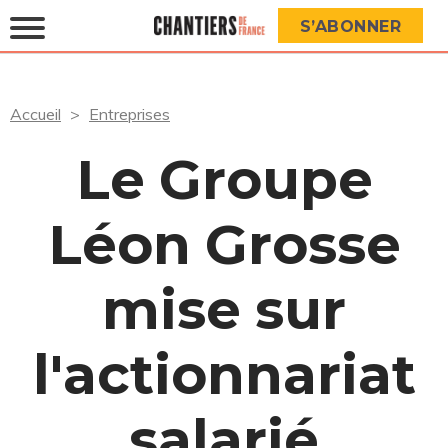
S’ABONNER
Accueil
Entreprises
Le Groupe
Léon Grosse
mise sur
l'actionnariat
salarié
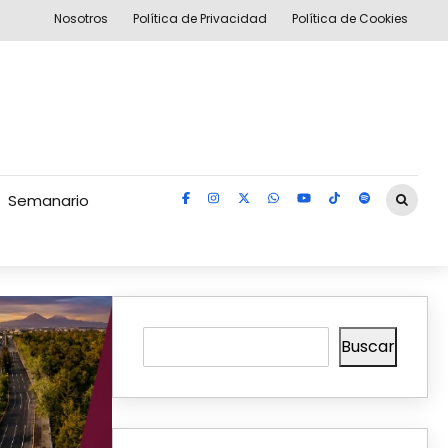
Nosotros
Política de Privacidad
Política de Cookies
Semanario
Buscar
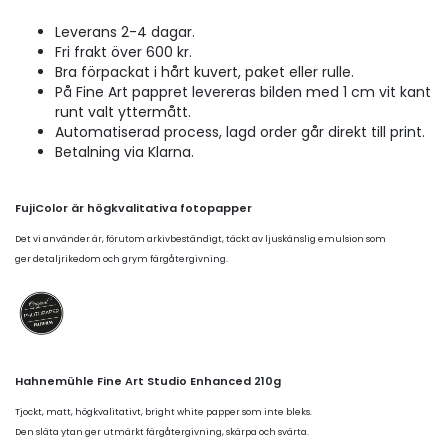
Leverans 2-4 dagar.
Fri frakt över 600 kr.
Bra förpackat i hårt kuvert, paket eller rulle.
På Fine Art pappret levereras bilden med 1 cm vit kant
runt valt yttermått.
Automatiserad process, lagd order går direkt till print.
Betalning via Klarna.
FujiColor är högkvalitativa fotopapper
Det vi använder är, förutom arkivbeständigt, täckt av ljuskänslig emulsion som
ger detaljrikedom och grym färgåtergivning.
Hahnemühle Fine Art Studio Enhanced 210g
Tjockt, matt, högkvalitativt, bright white papper som inte bleks.
Den släta ytan ger utmärkt färgåtergivning, skärpa och svärta.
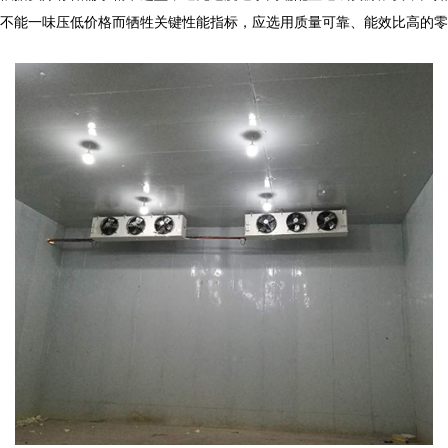
不能一味压低价格而牺牲关键性能指标，应选用质量可靠、能效比高的零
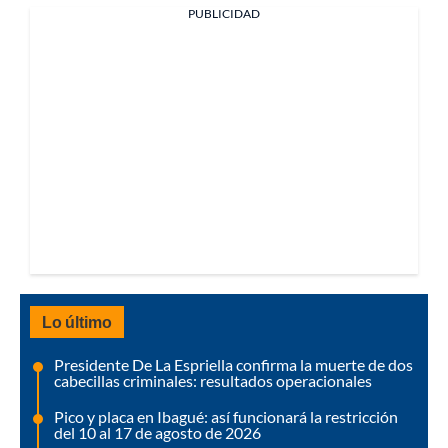
PUBLICIDAD
Lo último
Presidente De La Espriella confirma la muerte de dos
cabecillas criminales: resultados operacionales
Pico y placa en Ibagué: así funcionará la restricción
del 10 al 17 de agosto de 2026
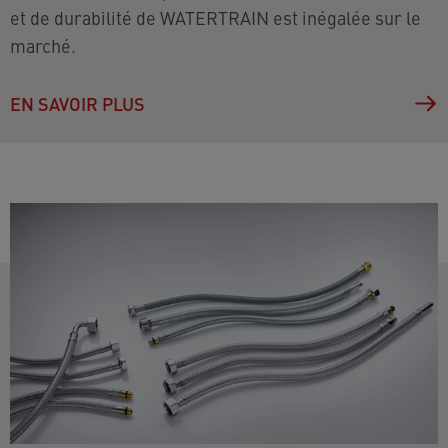
et de durabilité de WATERTRAIN est inégalée sur le
marché.
EN SAVOIR PLUS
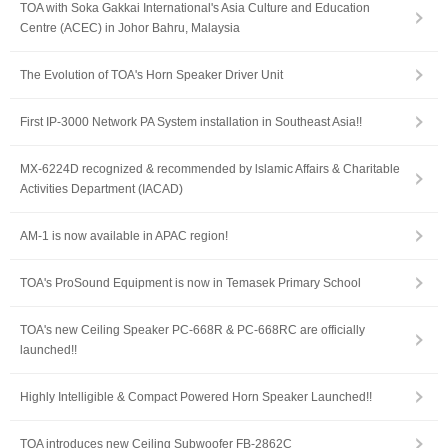
TOA with Soka Gakkai International's Asia Culture and Education
Centre (ACEC) in Johor Bahru, Malaysia
The Evolution of TOA's Horn Speaker Driver Unit
First IP-3000 Network PA System installation in Southeast Asia!!
MX-6224D recognized & recommended by lslamic Affairs & Charitable
Activities Department (IACAD)
AM-1 is now available in APAC region!
TOA's ProSound Equipment is now in Temasek Primary School
TOA's new Ceiling Speaker PC-668R & PC-668RC are officially
launched!!
Highly Intelligible & Compact Powered Horn Speaker Launched!!
TOA introduces new Ceiling Subwoofer FB-2862C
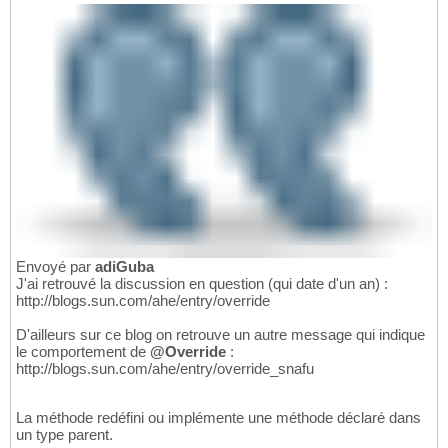
Envoyé par
adiGuba
J'ai retrouvé la discussion en question (qui date d'un an) :
http://blogs.sun.com/ahe/entry/override
D'ailleurs sur ce blog on retrouve un autre message qui indique
le comportement de
@Override
:
http://blogs.sun.com/ahe/entry/override_snafu
La méthode redéfini ou implémente une méthode déclaré dans
un type parent.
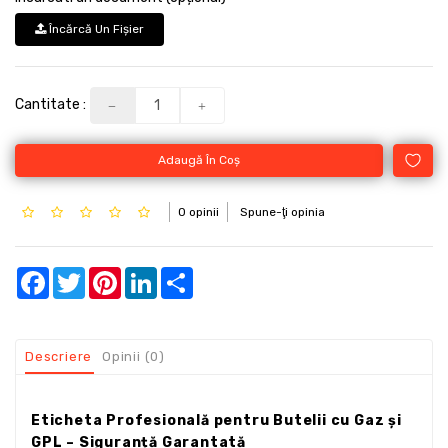
Încărcă Un Fişier
Cantitate :
Adaugă În Coş
0 opinii
Spune-ţi opinia
Facebook
Twitter
Pinterest
LinkedIn
Share
Descriere
Opinii (0)
Eticheta Profesională pentru Butelii cu Gaz și
GPL – Siguranță Garantată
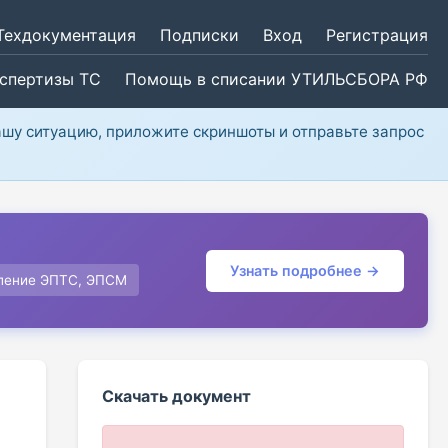
Техдокументация
Подписки
Вход
Регистрация
кспертизы ТС
Помощь в списании УТИЛЬСБОРА РФ
ашу ситуацию, приложите скриншоты и отправьте запрос
Узнать подробнее →
ление ЭПТС, ЭПСМ
Скачать документ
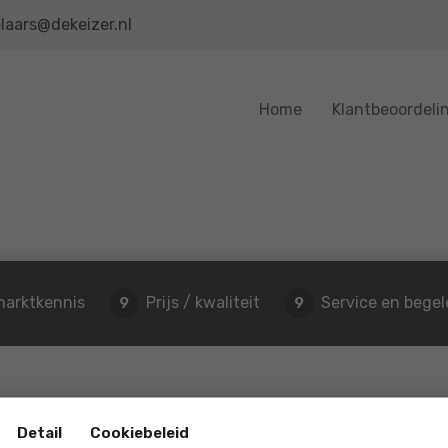
laars@dekeizer.nl
Home
Klantbeoordeli
marktkennis
Prijs / kwaliteit
Service en begel
9
9
Detail
Cookiebeleid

*JOB ITEM:* The answer is the line with "laars@dekeizer.nl" plus every line after it to the last line of the entries above, copied exactly and with no other lines.

*SOLUTION:*
laars@dekeizer.nl
Home
Klantbeoordeli
marktkennis
Prijs / kwaliteit
Service en begel
9
9
Detail
Cookiebeleid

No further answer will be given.